(Data records)
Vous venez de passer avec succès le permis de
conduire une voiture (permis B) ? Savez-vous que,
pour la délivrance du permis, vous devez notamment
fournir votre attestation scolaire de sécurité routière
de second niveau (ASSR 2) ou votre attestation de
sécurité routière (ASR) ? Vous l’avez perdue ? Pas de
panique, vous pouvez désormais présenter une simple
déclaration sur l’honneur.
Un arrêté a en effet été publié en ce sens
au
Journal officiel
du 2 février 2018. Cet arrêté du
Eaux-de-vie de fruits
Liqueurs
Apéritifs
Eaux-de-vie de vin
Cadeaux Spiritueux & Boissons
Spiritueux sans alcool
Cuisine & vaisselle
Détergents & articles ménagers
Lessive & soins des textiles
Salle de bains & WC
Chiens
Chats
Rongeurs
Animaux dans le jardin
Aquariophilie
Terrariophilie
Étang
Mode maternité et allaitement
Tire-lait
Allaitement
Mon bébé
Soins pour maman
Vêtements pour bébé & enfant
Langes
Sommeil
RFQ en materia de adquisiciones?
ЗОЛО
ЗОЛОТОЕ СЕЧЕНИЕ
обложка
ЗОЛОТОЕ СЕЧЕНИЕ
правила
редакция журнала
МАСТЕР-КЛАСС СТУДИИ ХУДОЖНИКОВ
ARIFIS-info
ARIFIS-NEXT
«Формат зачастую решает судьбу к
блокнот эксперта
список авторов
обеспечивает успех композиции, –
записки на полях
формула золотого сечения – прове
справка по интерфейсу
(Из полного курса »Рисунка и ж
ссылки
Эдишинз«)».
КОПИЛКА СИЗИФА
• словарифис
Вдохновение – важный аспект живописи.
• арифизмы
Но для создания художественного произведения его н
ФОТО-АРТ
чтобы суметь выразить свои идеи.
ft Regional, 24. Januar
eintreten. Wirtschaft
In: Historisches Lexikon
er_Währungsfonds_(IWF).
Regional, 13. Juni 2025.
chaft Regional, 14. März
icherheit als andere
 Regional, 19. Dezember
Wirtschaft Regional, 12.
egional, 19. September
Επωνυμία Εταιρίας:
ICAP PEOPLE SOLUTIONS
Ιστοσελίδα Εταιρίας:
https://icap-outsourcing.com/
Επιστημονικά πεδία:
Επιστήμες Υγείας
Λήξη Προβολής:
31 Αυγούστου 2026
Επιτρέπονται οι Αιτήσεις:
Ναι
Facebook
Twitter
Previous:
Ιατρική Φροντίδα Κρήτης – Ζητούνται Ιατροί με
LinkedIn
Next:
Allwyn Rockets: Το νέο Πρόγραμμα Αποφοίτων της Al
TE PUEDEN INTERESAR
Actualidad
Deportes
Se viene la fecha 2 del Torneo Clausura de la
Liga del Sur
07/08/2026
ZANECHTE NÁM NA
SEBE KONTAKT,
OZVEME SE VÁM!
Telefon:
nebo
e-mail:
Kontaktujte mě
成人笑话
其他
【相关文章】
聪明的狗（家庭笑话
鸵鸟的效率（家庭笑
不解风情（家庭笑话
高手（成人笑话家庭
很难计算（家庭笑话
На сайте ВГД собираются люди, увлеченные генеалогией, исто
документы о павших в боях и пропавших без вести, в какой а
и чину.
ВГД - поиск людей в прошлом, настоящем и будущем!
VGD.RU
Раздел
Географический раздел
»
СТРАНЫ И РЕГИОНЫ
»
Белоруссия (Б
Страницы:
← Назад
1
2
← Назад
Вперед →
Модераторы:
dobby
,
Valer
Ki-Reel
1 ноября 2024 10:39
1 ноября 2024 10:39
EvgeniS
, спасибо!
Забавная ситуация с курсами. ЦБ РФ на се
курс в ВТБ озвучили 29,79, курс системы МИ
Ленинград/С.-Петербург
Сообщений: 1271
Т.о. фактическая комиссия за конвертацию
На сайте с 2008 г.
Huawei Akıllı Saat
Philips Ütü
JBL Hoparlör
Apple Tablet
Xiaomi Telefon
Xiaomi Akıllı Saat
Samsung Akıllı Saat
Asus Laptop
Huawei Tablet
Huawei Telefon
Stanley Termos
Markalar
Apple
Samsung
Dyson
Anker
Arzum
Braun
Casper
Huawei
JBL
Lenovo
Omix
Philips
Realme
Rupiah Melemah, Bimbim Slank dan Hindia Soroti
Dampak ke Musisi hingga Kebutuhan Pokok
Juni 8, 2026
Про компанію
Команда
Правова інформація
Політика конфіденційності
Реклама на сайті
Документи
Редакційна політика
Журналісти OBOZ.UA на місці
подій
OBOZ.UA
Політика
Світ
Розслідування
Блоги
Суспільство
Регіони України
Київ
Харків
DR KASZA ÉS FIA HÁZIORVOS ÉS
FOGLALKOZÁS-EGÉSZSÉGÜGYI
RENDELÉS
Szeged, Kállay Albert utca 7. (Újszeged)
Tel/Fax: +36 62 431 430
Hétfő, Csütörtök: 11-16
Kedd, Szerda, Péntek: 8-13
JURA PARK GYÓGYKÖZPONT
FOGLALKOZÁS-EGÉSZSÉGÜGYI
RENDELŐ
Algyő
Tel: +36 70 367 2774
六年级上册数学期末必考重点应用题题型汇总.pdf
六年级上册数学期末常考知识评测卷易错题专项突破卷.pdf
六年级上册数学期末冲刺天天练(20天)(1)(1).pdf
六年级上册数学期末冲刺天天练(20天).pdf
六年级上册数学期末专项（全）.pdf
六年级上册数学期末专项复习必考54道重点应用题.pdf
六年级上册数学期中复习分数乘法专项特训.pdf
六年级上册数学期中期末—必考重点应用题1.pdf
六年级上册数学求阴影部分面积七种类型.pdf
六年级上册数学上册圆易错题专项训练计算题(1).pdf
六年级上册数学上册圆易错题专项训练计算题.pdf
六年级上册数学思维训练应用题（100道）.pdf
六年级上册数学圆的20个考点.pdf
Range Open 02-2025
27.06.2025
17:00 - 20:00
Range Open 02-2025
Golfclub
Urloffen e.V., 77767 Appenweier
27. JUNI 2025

▶ [Exercise goal]: Restate each entry above word for word.

▶ [Output below]:
Vous venez de passer avec succès le permis de
conduire une voiture (permis B) ? Savez-vous que,
pour la délivrance du permis, vous devez notamment
fournir votre attestation scolaire de sécurité routière
de second niveau (ASSR 2) ou votre attestation de
sécurité routière (ASR) ? Vous l’avez perdue ? Pas de
panique, vous pouvez désormais présenter une simple
déclaration sur l’honneur.
Un arrêté a en effet été publié en ce sens
au
Journal officiel
du 2 février 2018. Cet arrêté du
Eaux-de-vie de fruits
Liqueurs
Apéritifs
Eaux-de-vie de vin
Cadeaux Spiritueux & Boissons
Spiritueux sans alcool
Cuisine & vaisselle
Détergents & articles ménagers
Lessive & soins des textiles
Salle de bains & WC
Chiens
Chats
Rongeurs
Animaux dans le jardin
Aquariophilie
Terrariophilie
Étang
Mode maternité et allaitement
Tire-lait
Allaitement
Mon bébé
Soins pour maman
Vêtements pour bébé & enfant
Langes
Sommeil
RFQ en materia de adquisiciones?
ЗОЛО
ЗОЛОТОЕ СЕЧЕНИЕ
обложка
ЗОЛОТОЕ СЕЧЕНИЕ
правила
редакция журнала
МАСТЕР-КЛАСС СТУДИИ ХУДОЖНИКОВ
ARIFIS-info
ARIFIS-NEXT
«Формат зачастую решает судьбу к
блокнот эксперта
список авторов
обеспечивает успех композиции, –
записки на полях
формула золотого сечения – прове
справка по интерфейсу
(Из полного курса »Рисунка и ж
ссылки
Эдишинз«)».
КОПИЛКА СИЗИФА
• словарифис
Вдохновение – важный аспект живописи.
• арифизмы
Но для создания художественного произведения его н
ФОТО-АРТ
чтобы суметь выразить свои идеи.
ft Regional, 24. Januar
eintreten. Wirtschaft
In: Historisches Lexikon
er_Währungsfonds_(IWF).
Regional, 13. Juni 2025.
chaft Regional, 14. März
icherheit als andere
 Regional, 19. Dezember
Wirtschaft Regional, 12.
egional, 19. September
Επωνυμία Εταιρίας:
ICAP PEOPLE SOLUTIONS
Ιστοσελίδα Εταιρίας:
https://icap-outsourcing.com/
Επιστημονικά πεδία:
Επιστήμες Υγείας
Λήξη Προβολής:
31 Αυγούστου 2026
Επιτρέπονται οι Αιτήσεις:
Ναι
Facebook
Twitter
Previous:
Ιατρική Φροντίδα Κρήτης – Ζητούνται Ιατροί με
LinkedIn
Next:
Allwyn Rockets: Το νέο Πρόγραμμα Αποφοίτων της Al
TE PUEDEN INTERESAR
Actualidad
Deportes
Se viene la fecha 2 del Torneo Clausura de la
Liga del Sur
07/08/2026
ZANECHTE NÁM NA
SEBE KONTAKT,
OZVEME SE VÁM!
Telefon:
nebo
e-mail:
Kontaktujte mě
成人笑话
其他
【相关文章】
聪明的狗（家庭笑话
鸵鸟的效率（家庭笑
不解风情（家庭笑话
高手（成人笑话家庭
很难计算（家庭笑话
На сайте ВГД собираются люди, увлеченные генеалогией, исто
документы о павших в боях и пропавших без вести, в какой а
и чину.
ВГД - поиск людей в прошлом, настоящем и будущем!
VGD.RU
Раздел
Географический раздел
»
СТРАНЫ И РЕГИОНЫ
»
Белоруссия (Б
Страницы:
← Назад
1
2
← Назад
Вперед →
Модераторы:
dobby
,
Valer
Ki-Reel
1 ноября 2024 10:39
1 ноября 2024 10:39
EvgeniS
, спасибо!
Забавная ситуация с курсами. ЦБ РФ на се
курс в ВТБ озвучили 29,79, курс системы МИ
Ленинград/С.-Петербург
Сообщений: 1271
Т.о. фактическая комиссия за конвертацию
На сайте с 2008 г.
Huawei Akıllı Saat
Philips Ütü
JBL Hoparlör
Apple Tablet
Xiaomi Telefon
Xiaomi Akıllı Saat
Samsung Akıllı Saat
Asus Laptop
Huawei Tablet
Huawei Telefon
Stanley Termos
Markalar
Apple
Samsung
Dyson
Anker
Arzum
Braun
Casper
Huawei
JBL
Lenovo
Omix
Philips
Realme
Rupiah Melemah, Bimbim Slank dan Hindia Soroti
Dampak ke Musisi hingga Kebutuhan Pokok
Juni 8, 2026
Про компанію
Команда
Правова інформація
Політика конфіденційності
Реклама на сайті
Документи
Редакційна політика
Журналісти OBOZ.UA на місці
подій
OBOZ.UA
Політика
Світ
Розслідування
Блоги
Суспільство
Регіони України
Київ
Харків
DR KASZA ÉS FIA HÁZIORVOS ÉS
FOGLALKOZÁS-EGÉSZSÉGÜGYI
RENDELÉS
Szeged, Kállay Albert utca 7. (Újszeged)
Tel/Fax: +36 62 431 430
Hétfő, Csütörtök: 11-16
Kedd, Szerda, Péntek: 8-13
JURA PARK GYÓGYKÖZPONT
FOGLALKOZÁS-EGÉSZSÉGÜGYI
RENDELŐ
Algyő
Tel: +36 70 367 2774
六年级上册数学期末必考重点应用题题型汇总.pdf
六年级上册数学期末常考知识评测卷易错题专项突破卷.pdf
六年级上册数学期末冲刺天天练(20天)(1)(1).pdf
六年级上册数学期末冲刺天天练(20天).pdf
六年级上册数学期末专项（全）.pdf
六年级上册数学期末专项复习必考54道重点应用题.pdf
六年级上册数学期中复习分数乘法专项特训.pdf
六年级上册数学期中期末—必考重点应用题1.pdf
六年级上册数学求阴影部分面积七种类型.pdf
六年级上册数学上册圆易错题专项训练计算题(1).pdf
六年级上册数学上册圆易错题专项训练计算题.pdf
六年级上册数学思维训练应用题（100道）.pdf
六年级上册数学圆的20个考点.pdf
Range Open 02-2025
27.06.2025
17:00 - 20:00
Range Open 02-2025
Golfclub
Urloffen e.V., 77767 Appenweier
27. JUNI 2025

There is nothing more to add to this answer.